**TASK OBJECTIVE**
Select every line in the records that contains the string "elev" and copy those lines.

++++++++

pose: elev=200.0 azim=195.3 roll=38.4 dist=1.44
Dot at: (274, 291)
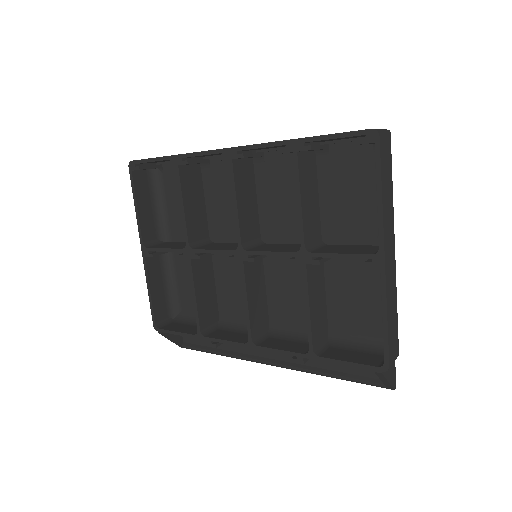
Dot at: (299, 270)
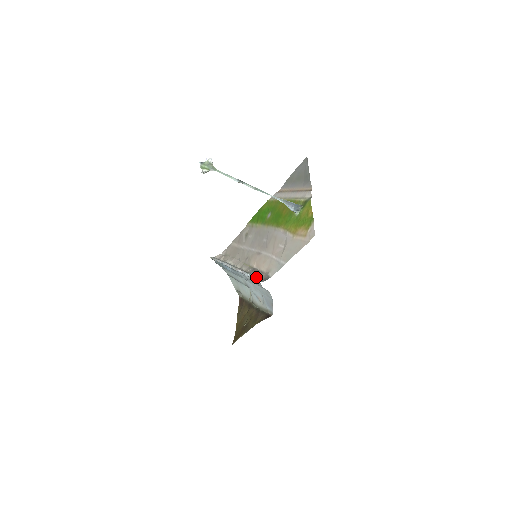
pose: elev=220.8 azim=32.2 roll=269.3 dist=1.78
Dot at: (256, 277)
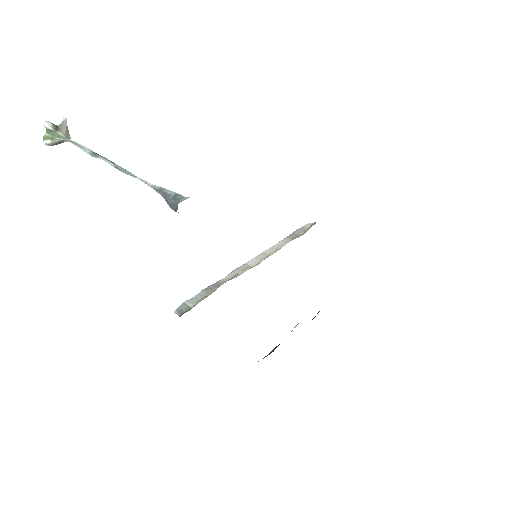
Dot at: (188, 303)
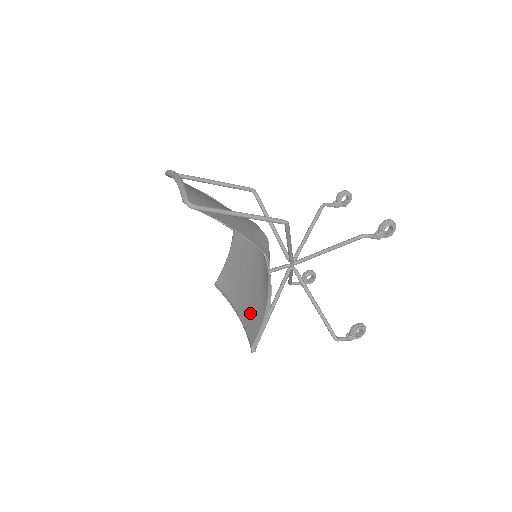
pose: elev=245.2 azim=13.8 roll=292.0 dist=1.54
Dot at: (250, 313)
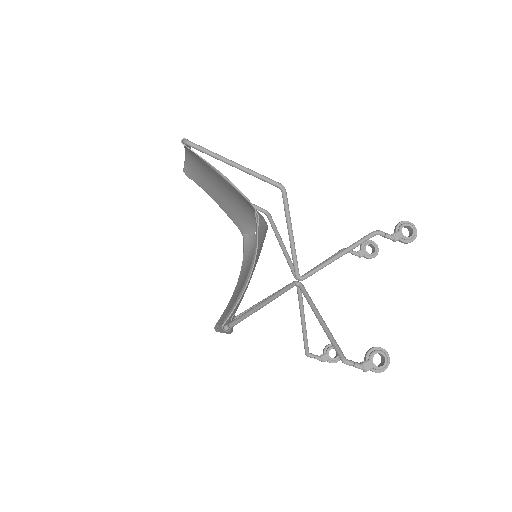
Dot at: occluded
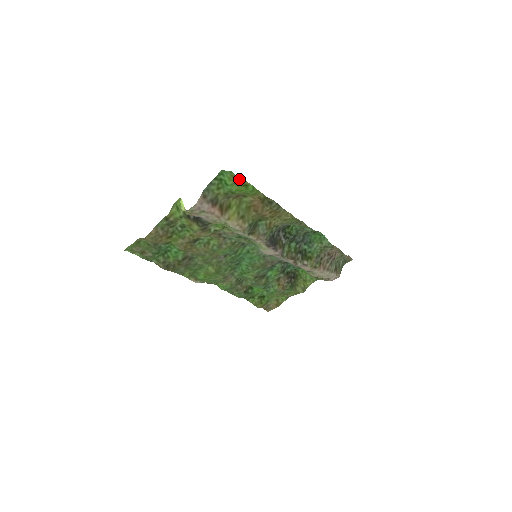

++++++++

**THE RESULT**
pose: elev=200.0 azim=195.3 roll=38.4 dist=1.44
pose: elev=220.8 azim=32.2 roll=269.3 dist=1.78
pose: elev=245.2 azim=13.8 roll=292.0 dist=1.54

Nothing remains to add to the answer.